As they lie stretched out soaking and baking in the sun's rays, solar panels' racking systems and support structures are constantly exposed to damaging UV rays. Many materials, such as paint or even concrete, require special care to maintain the integrity of the coating or structure under such circumstances. Many paints are sensitive to UV light and begin degrading as soon as exposed. Blistering and peeling paint causes underfilm corrosion of the steel, leaving it inadequately protected and open to corrosion. The zinc in the hot-dip galvanized coating is unaffected by UV light. Zinc oxide, one of the corrosion products created by the coating's zinc patina, effectively blocks UVA and UVB rays and is found in every sunblock product on the market.

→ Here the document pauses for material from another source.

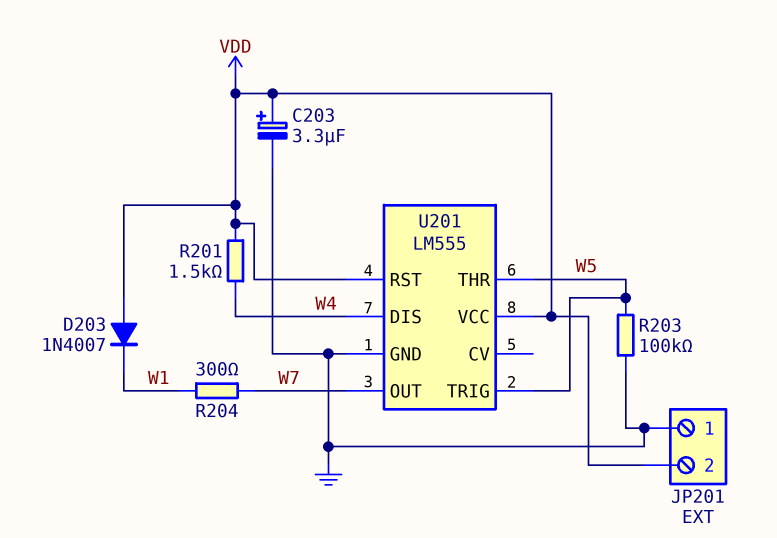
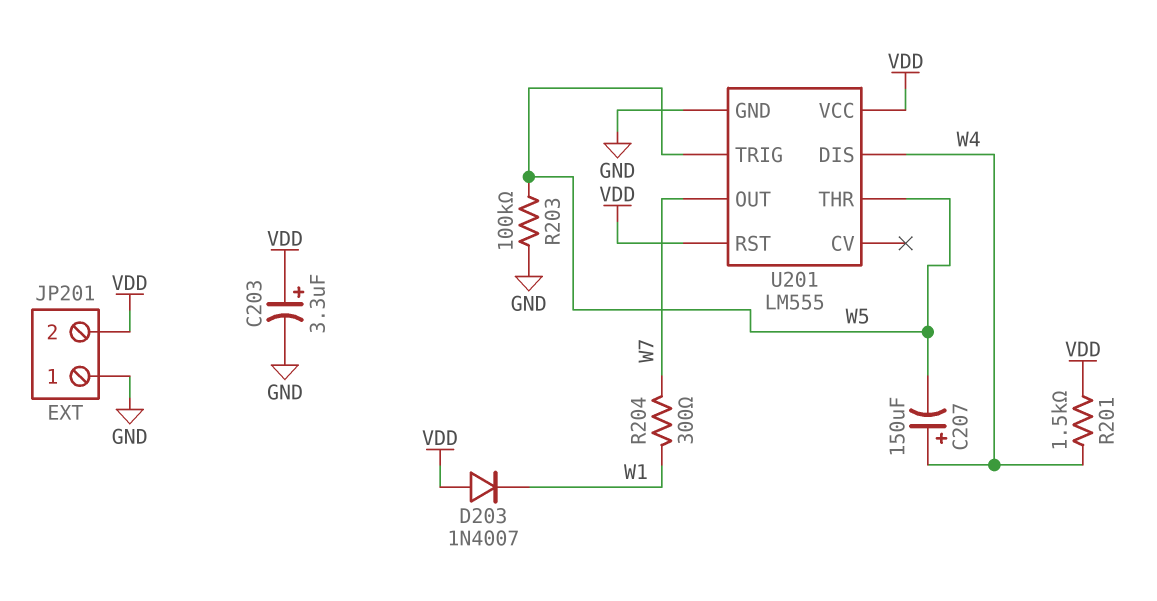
C207: none -> 150uF (plus W4, minus W5)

Solar projects are exposed not only to UV rays, but also to extreme temperatures in the remote locations they are installed to ensure they are left undisturbed and retain the most sun exposure possible to generate power. The small community of Boulder City, NV, boasts a very large solar farm. With temperatures reaching 114 degrees in the hot, dry Nevada summer, the racking systems, frames, and support structures must be able to withstand these extreme temperatures. Hot-dip galvanizing's protective coating is unaffected by continuous exposure to temperatures between -40 F and 392 F, meaning it will perform in virtually any environment without degradation.

Because solar farms need vast tracts of wide open, sun-exposed land to spread out their photo electric cell structures, they are often located in remote locations where space is available and affordable. Because traveling to and from these locations for routine maintenance wastes time, money, and fuel, it is advisable to specify a corrosion protection system for the racking systems and support structures that require the least amount of maintenance. Many smaller solar arrays are now being placed on rooftops, canopies, light poles, and parking structures to power nearby buildings and/or infrastructure.

As large-scale renewable energy projects are becoming common-place in multiple locations across North America, the need for sustainable, durable, maintenance-free solar structures grows. Hot-dip galvanizing's maintenance-free durability perfectly complements the clean, renewable energy source it is protecting.

Solar Case Study

Metropolitan Tea- 702 kW Solar PV Installation-Toronto, ON; 2012

Typical rooftop solar structures are constructed of extruded aluminum materials. NorthGrid Solar has been developing a unique, elevated solar structure for rooftop applications. In designing a structure for the Metropolitan Tea Company project that was required to elevate and support solar panels over 30-40' spans, steel was determined to be a stronger and more cost effective solution. NorthGrid Solar opted for post-fabrication hot-dip galvanized finish instead of using pre-galvanized materials. Long-term exposure to the highly-variable urban Ontario climate mandated superior corrosion protection not only due to aesthetic reasons because of the high visibility above the roof, but also for structural reasons due to the use of thin 12 and 14 gauge roll-formed materials. Hundreds of feet of steel cable tray for electrical runs were supplied as hot-dip galvanized finish, as were the strut channel members used for mounting electrical enclosures. The finish remains durable through sometimes rough handling during shipping and construction, and is cost effective versus other corrosion-resistant materials such as aluminum or stainless steels.